» Exercise description
Convert all of the rows below into a numbered list, omitting any blank lines.

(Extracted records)
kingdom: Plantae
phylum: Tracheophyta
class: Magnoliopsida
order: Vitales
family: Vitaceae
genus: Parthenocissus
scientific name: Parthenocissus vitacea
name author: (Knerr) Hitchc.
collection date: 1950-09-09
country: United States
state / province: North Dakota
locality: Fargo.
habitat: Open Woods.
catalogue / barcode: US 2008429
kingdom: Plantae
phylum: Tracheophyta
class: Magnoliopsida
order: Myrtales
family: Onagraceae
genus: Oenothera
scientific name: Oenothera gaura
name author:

» Response to the exercise
1. kingdom: Plantae
2. phylum: Tracheophyta
3. class: Magnoliopsida
4. order: Vitales
5. family: Vitaceae
6. genus: Parthenocissus
7. scientific name: Parthenocissus vitacea
8. name author: (Knerr) Hitchc.
9. collection date: 1950-09-09
10. country: United States
11. state / province: North Dakota
12. locality: Fargo.
13. habitat: Open Woods.
14. catalogue / barcode: US 2008429
15. kingdom: Plantae
16. phylum: Tracheophyta
17. class: Magnoliopsida
18. order: Myrtales
19. family: Onagraceae
20. genus: Oenothera
21. scientific name: Oenothera gaura
22. name author:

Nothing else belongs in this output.